[Revision tracking records]
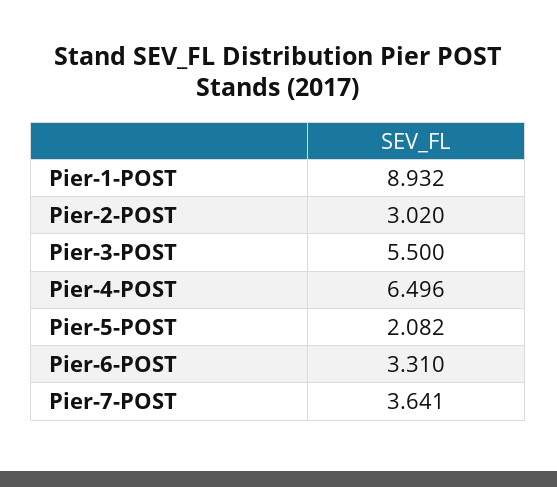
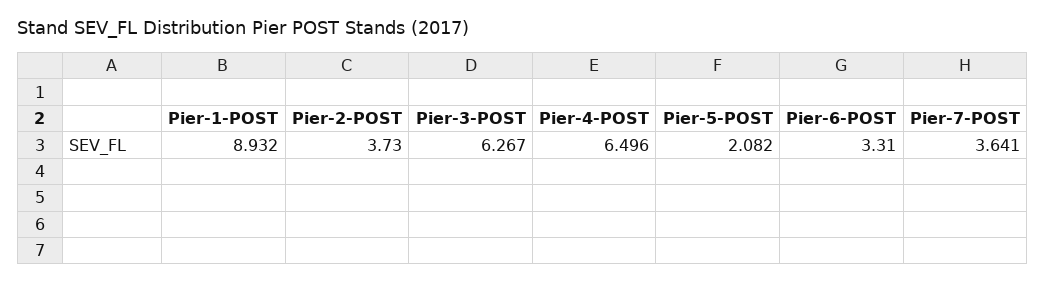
  {
    "Pier-1-POST": 8.932,
-   "Pier-2-POST": 3.02,
+   "Pier-2-POST": 3.73,
-   "Pier-3-POST": 5.5,
+   "Pier-3-POST": 6.267,
    "Pier-4-POST": 6.496,
    "Pier-5-POST": 2.082,
    "Pier-6-POST": 3.31,
    "Pier-7-POST": 3.641
  }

WORK ORDER
Across all lines of the data above, count those that contain the word "Pier", giving the number without further comment.

EXPECTED ANSWER
9